The Canadian economy is losing momentum

After a burst of energy this spring, the Canadian economy appears to have fallen into neutral, reinforcing the sentiment that the country’s central bank will continue its interest rate cuts this year, starting next week.

Spring has started off rather well. Driven mainly by government spending, the Canadian economy grew at an annualized rate of 2.1% in the second quarter of the year, compared with 1.8% in the first three months of the year and zero or slightly negative in the last half of 2023, Statistics Canada reported Friday. This performance in the second quarter of 2024 was higher than experts’ expectations (1.8%) and the Bank of Canada’s most recent forecast (1.5%), made last month. But there is a but.

More than half of this growth from April to June came from increased spending in the public sector, particularly on salaries. Businesses also contributed through their investments, but mainly through the very one-off purchases of aircraft and transport equipment.

Household spending, meanwhile, slowed for a second straight quarter as Canadians struggled with “relatively higher” mortgage renewal costs, Statistics Canada said. Residential construction investment fell for the eighth time in nine quarters.

As the population continues to grow faster than its economy, gross domestic product (GDP) per capita has declined for a fifth consecutive quarter and a seventh quarter in the last eight since the second half of 2022.

And then, the trend of the last few months is not going in the right direction. In fact, the last quarter started with a monthly growth of 0.4% in April, followed by a much more modest progression of only 0.1% in May, followed by no growth at all in June (0%).
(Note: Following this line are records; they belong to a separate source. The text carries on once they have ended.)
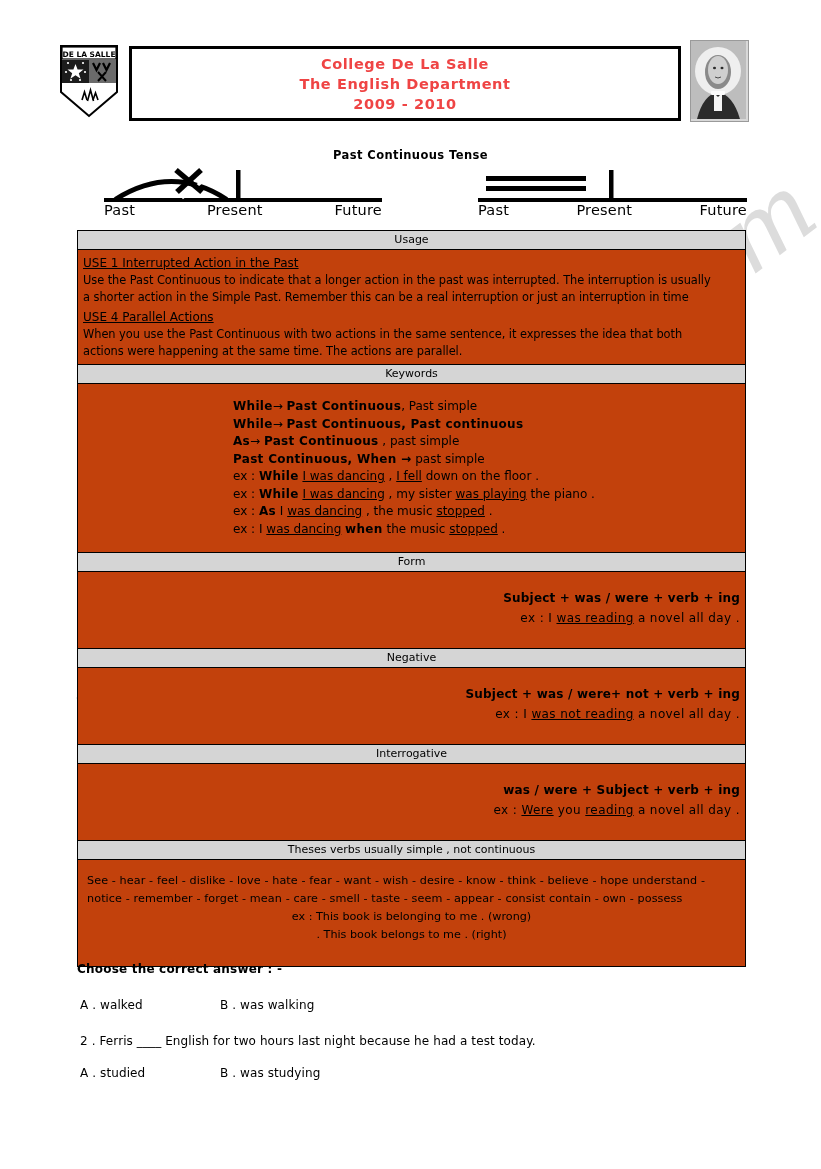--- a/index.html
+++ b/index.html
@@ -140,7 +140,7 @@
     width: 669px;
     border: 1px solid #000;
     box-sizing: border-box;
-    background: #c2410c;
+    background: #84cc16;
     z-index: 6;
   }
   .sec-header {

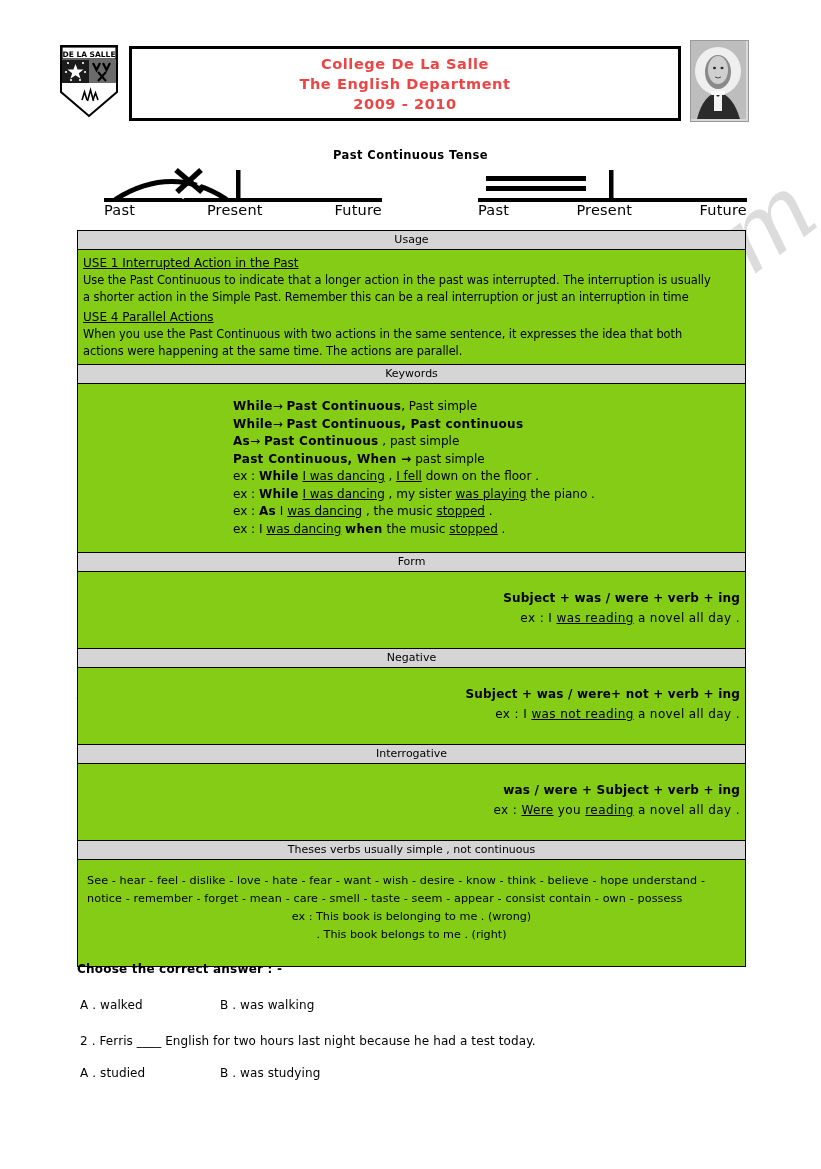--- a/index.html
+++ b/index.html
@@ -194,7 +194,7 @@
 
   .form-block {
     padding: 14px 0 16px 0;
-    text-align: right;
+    text-align: left;
   }
   .form-rule {
     font-family: "DejaVu Sans", sans-serif;

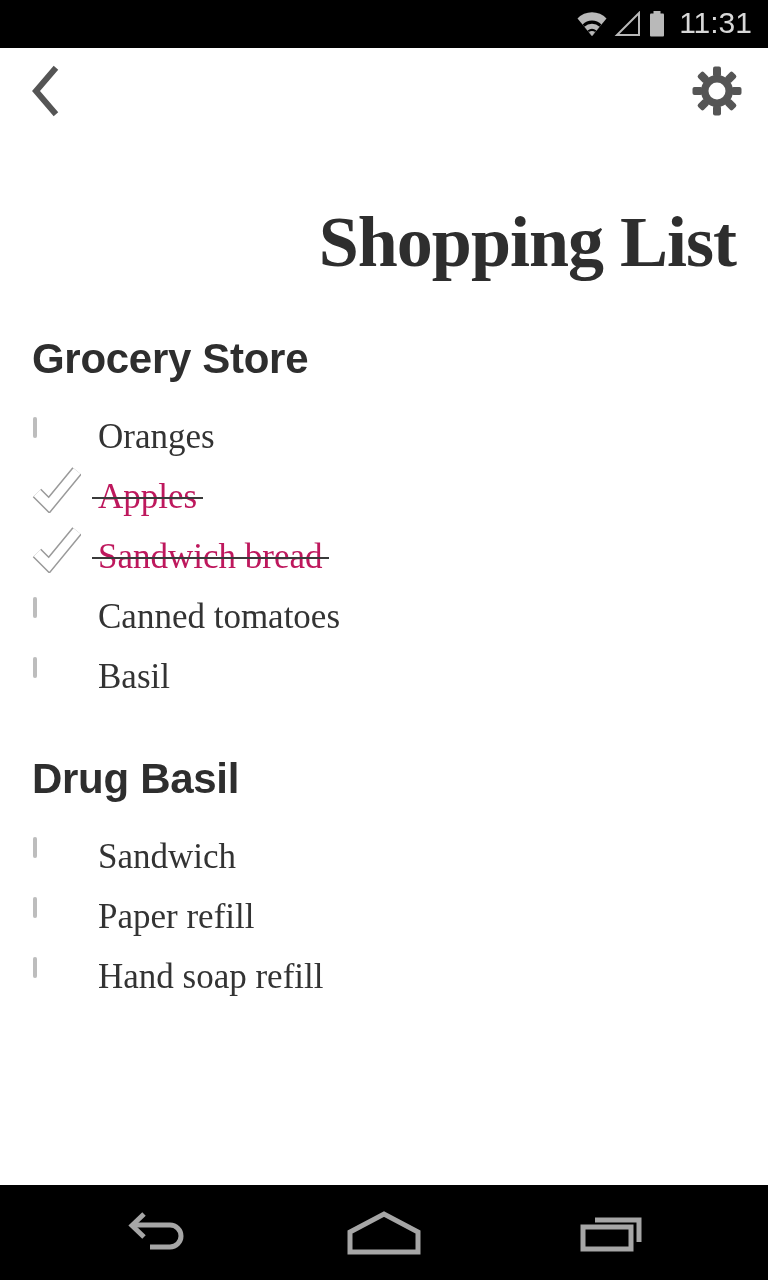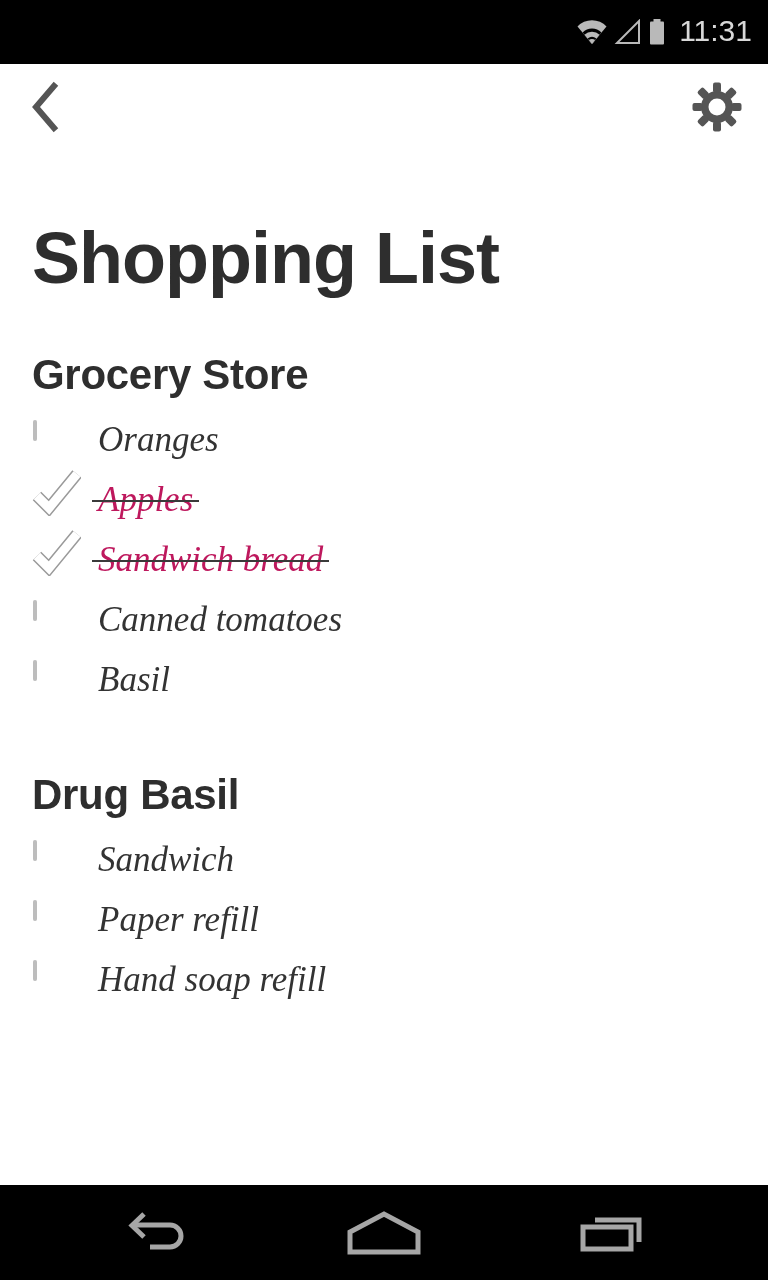--- a/index.html
+++ b/index.html
@@ -25,7 +25,7 @@
 
   
   .status-bar {
-    height: 64px;
+    height: 48px;
     background: #000000;
     display: flex;
     align-items: center;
The Canadian economy had still not taken off again in July (0%), if the first estimates from Statistics Canada are confirmed.

Rate cuts coming soon

At this rate, it is difficult to see how the third quarter could end other than with a growth rate well below the Bank of Canada’s forecasts, which last month was still expecting an annualized rate of 2.8%, analysts observed.

One of the important factors in this economic slowdown is the increase in interest rates by central banks, in Canada as in several other countries. In the fight against soaring inflation, they aimed to weigh on the demand for goods and services of consumers and businesses by increasing the cost of credit.

In Canada, the central bank’s key rate jumped from 0.25% to 5% from March 2022 to July 2023. This movement began to reverse last June, with an initial rate cut of 0.25 percentage points this June, followed by another of the same magnitude at the end of last month, for a key rate of 4.5%.

The Bank of Canada believes it has achieved its main objective, with inflation as measured by the annual growth of the consumer price index (CPI) notably falling from 8.1% in June 2022 to 2.5% last July. However, this has come at the cost of a vigorous slowdown in economic activity, which has resulted, among other things, in a rise in unemployment from 5% at the start of 2023 to 6.4% this summer.

If the trend continues, further interest rate cuts will be forthcoming, Bank of Canada Governor Tiff Macklem explained last month.

Many observers are confident that the central bank will do it again next week, when it updates its key rate on Wednesday. In fact, TD Bank economist James Orlando noted in a brief analysis Friday, markets are now pricing in a quarter-percentage-point rate cut in each of its three remaining rate announcements this year, bringing its key rate to 3.75%.

And it won’t stop there, predict Nathan Janzen and Claire Fan of the Royal Bank. They expect the Bank of Canada to have cut its key rate from 4.5% to 3% by the middle of next year.

It is not impossible that it will move faster in business this fall if the state of the economy continues to deteriorate, especially if its neighbor, the American Federal Reserve, takes the same path, explained the chief economist of the Bank of Montreal, Douglas Porter.